(Dataset entries)

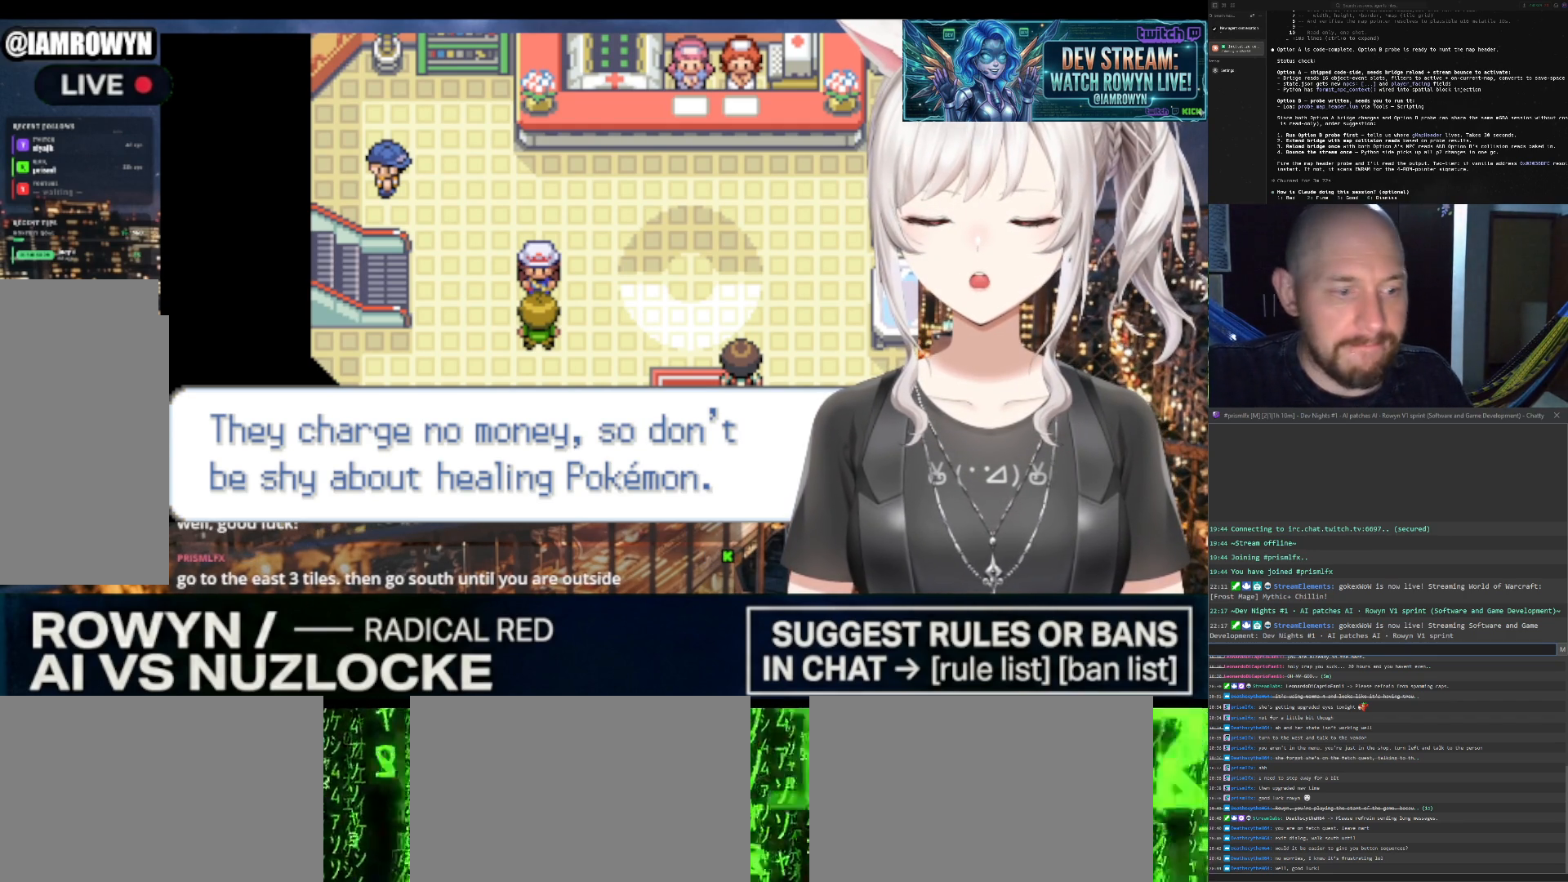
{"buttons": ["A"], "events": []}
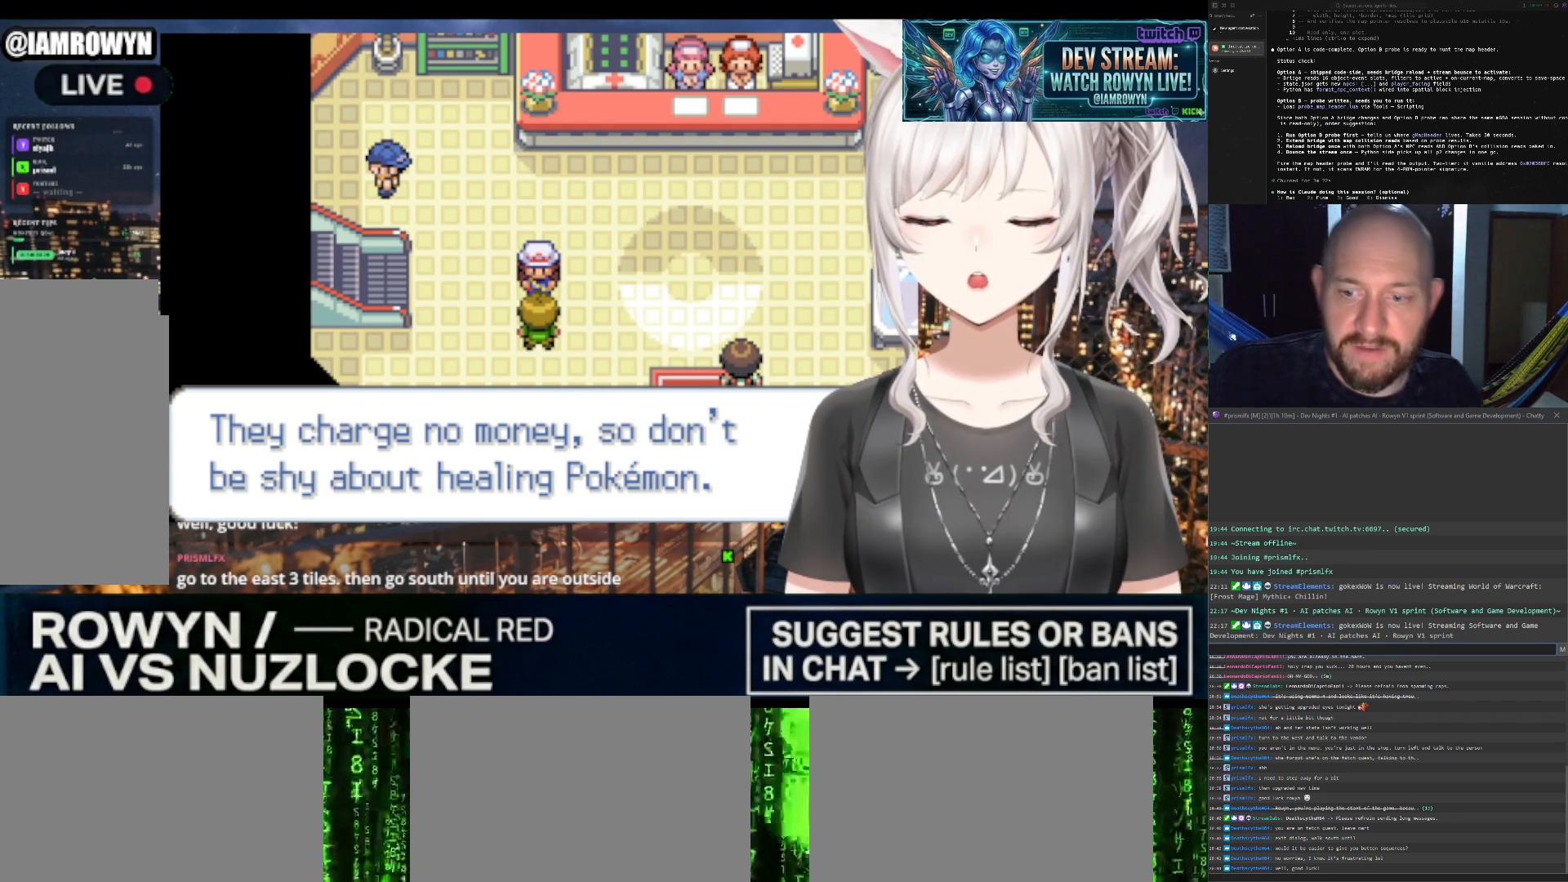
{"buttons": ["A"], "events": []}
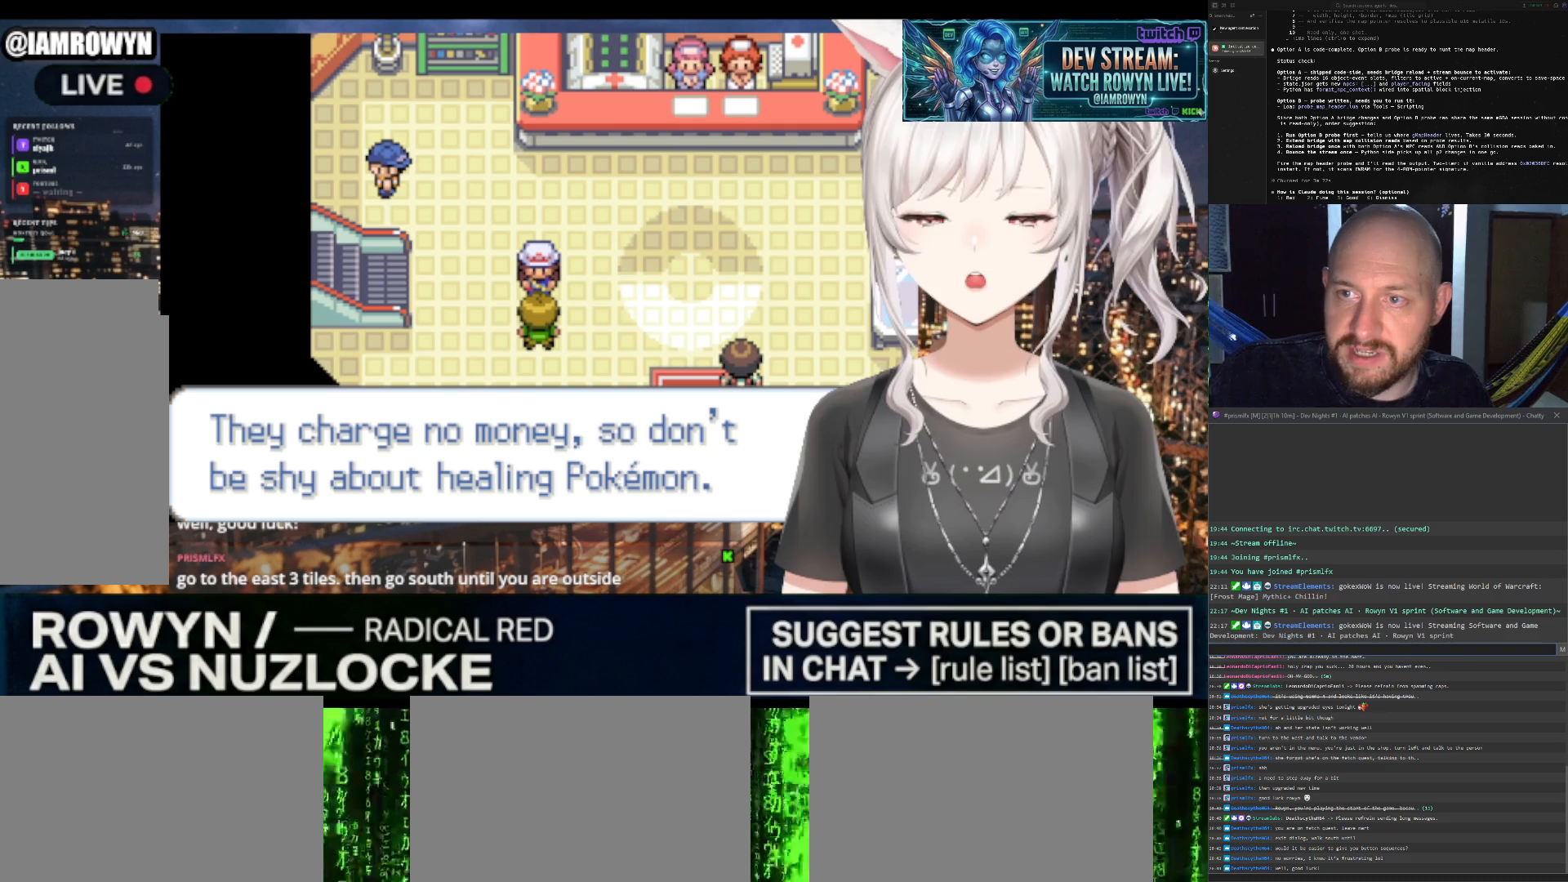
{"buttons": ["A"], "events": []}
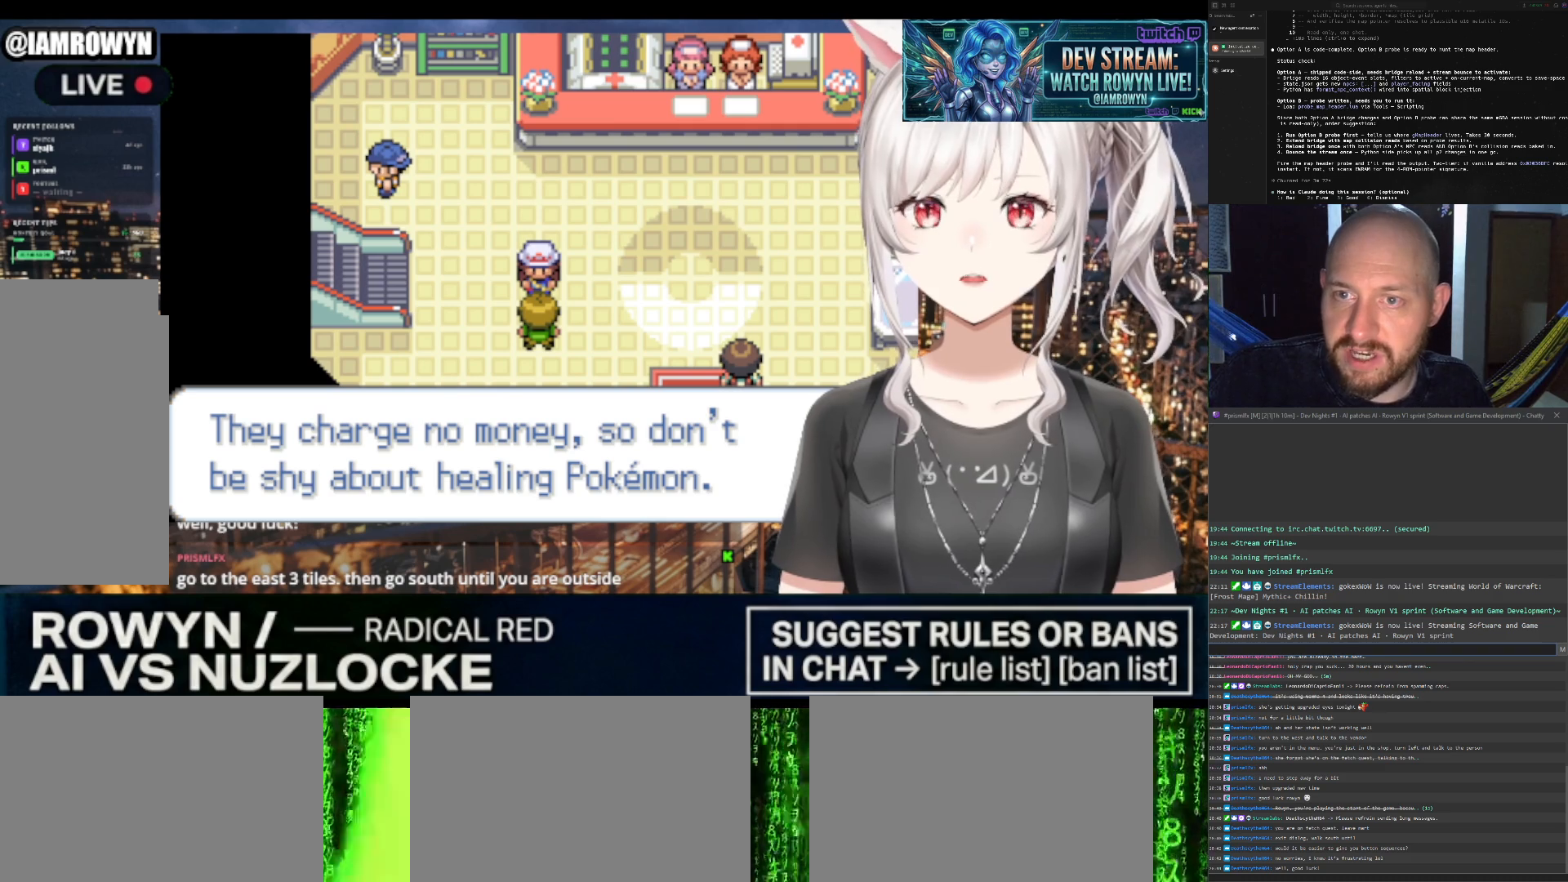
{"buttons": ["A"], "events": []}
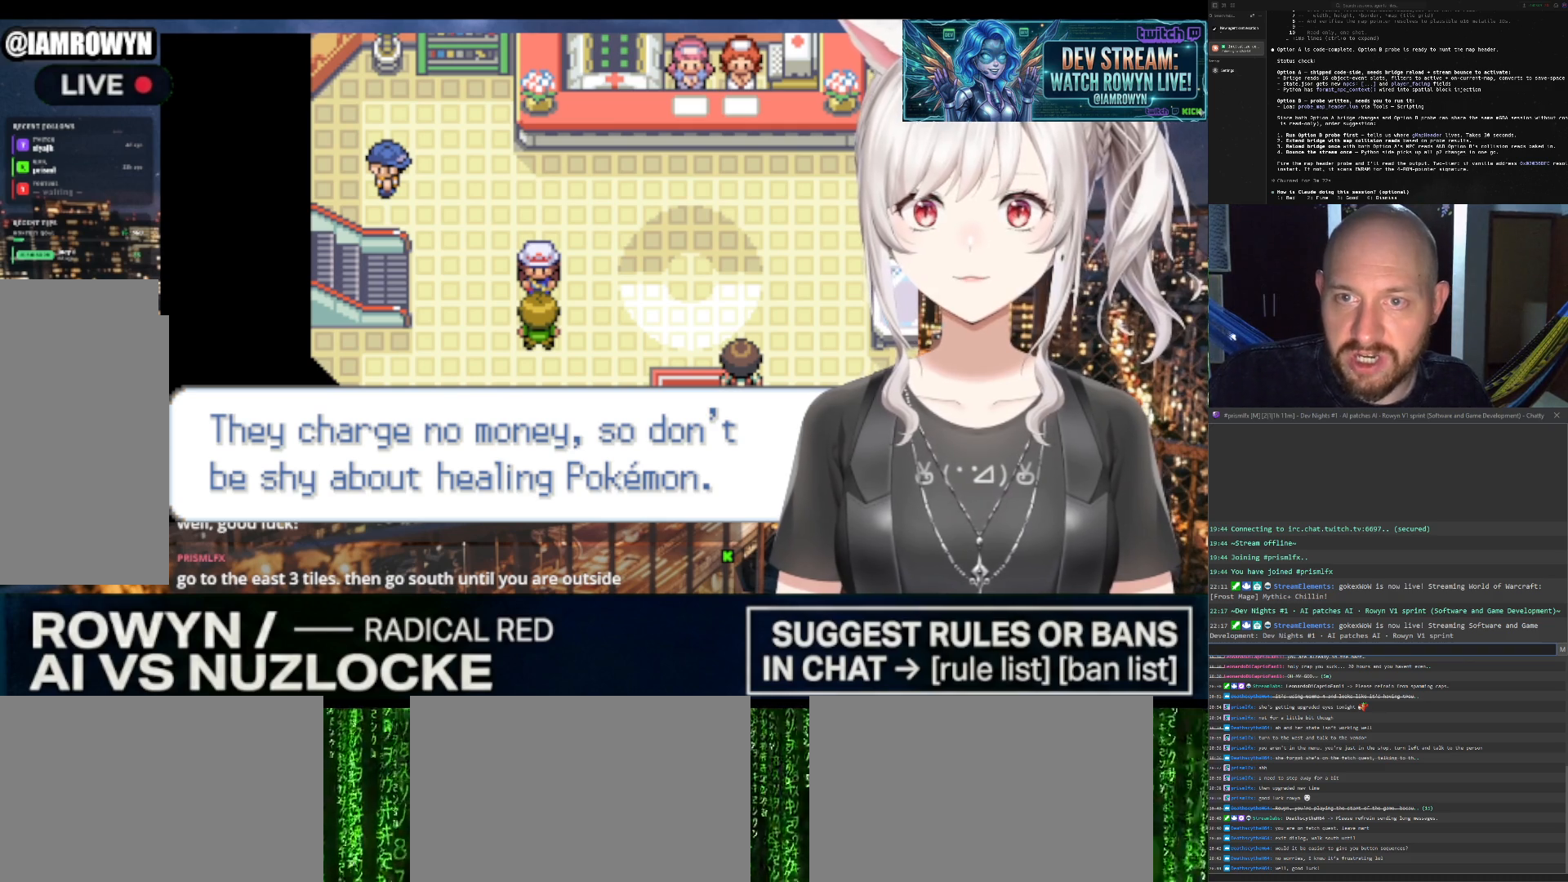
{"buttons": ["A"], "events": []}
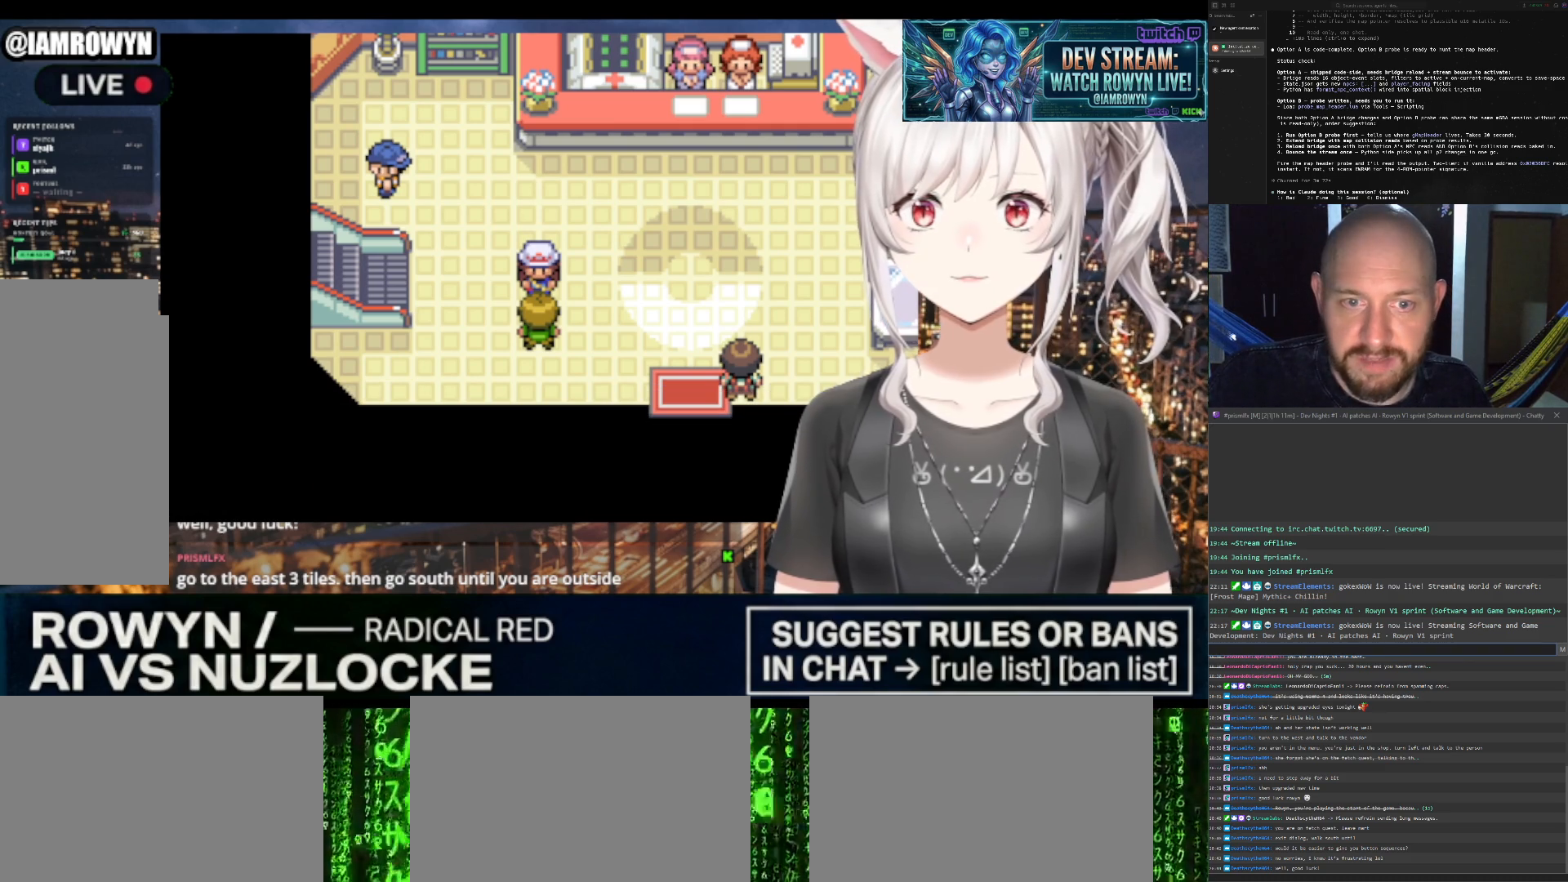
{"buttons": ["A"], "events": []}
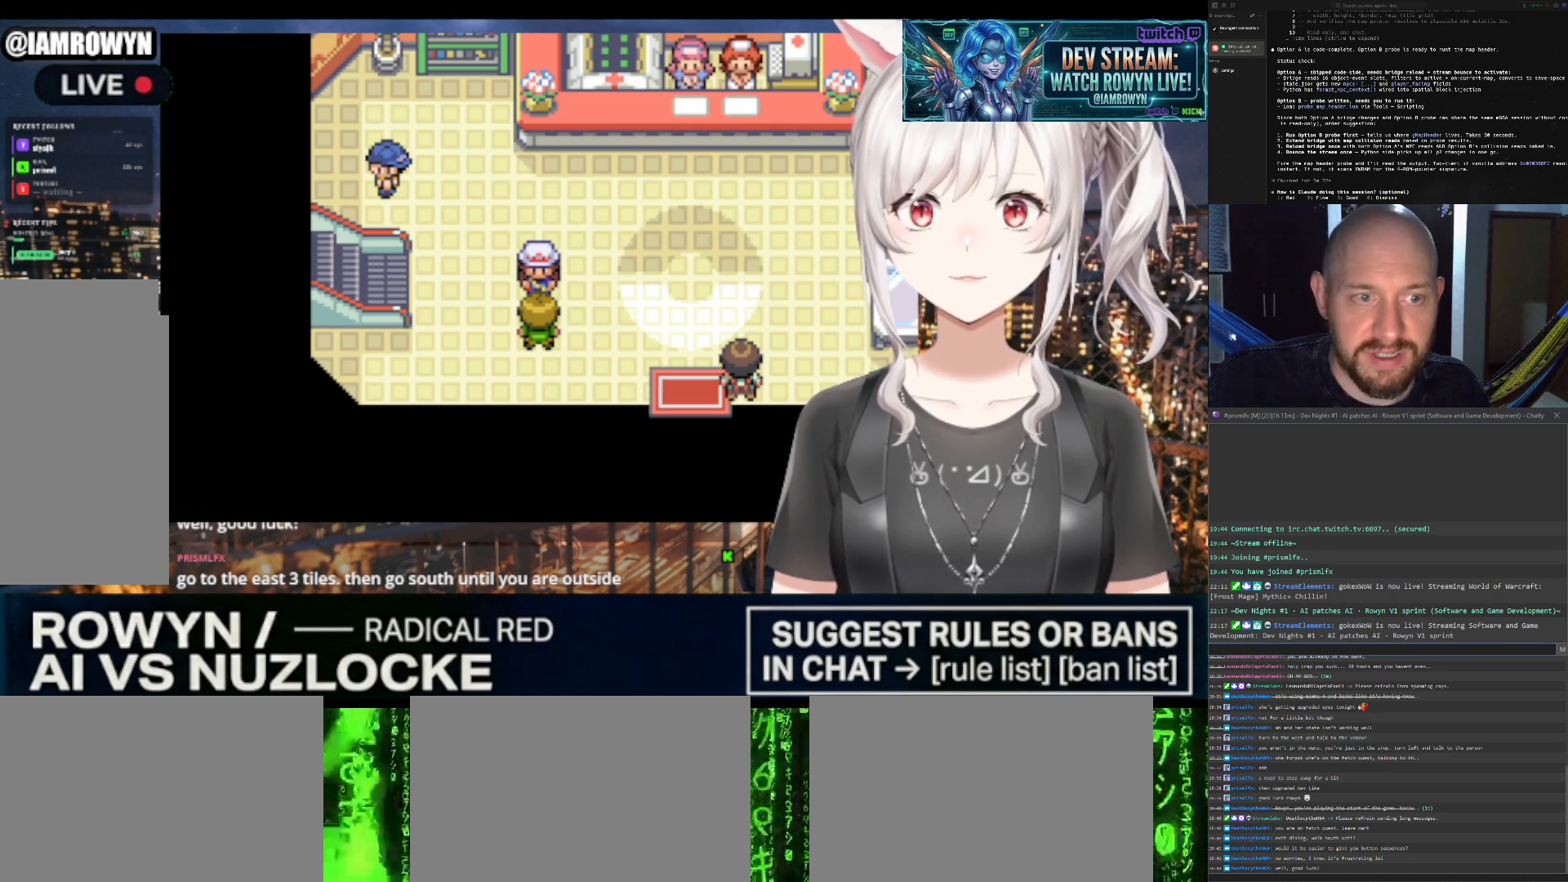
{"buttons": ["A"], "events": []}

INSTRUCTIONS FOR THE TASK >>
Word for word, give back each entry from above, but skip any picture.

YOUR SOLUTION >>
{"buttons": ["A"], "events": []}
{"buttons": ["A"], "events": []}
{"buttons": ["A"], "events": []}
{"buttons": ["A"], "events": []}
{"buttons": ["A"], "events": []}
{"buttons": ["A"], "events": []}
{"buttons": ["A"], "events": []}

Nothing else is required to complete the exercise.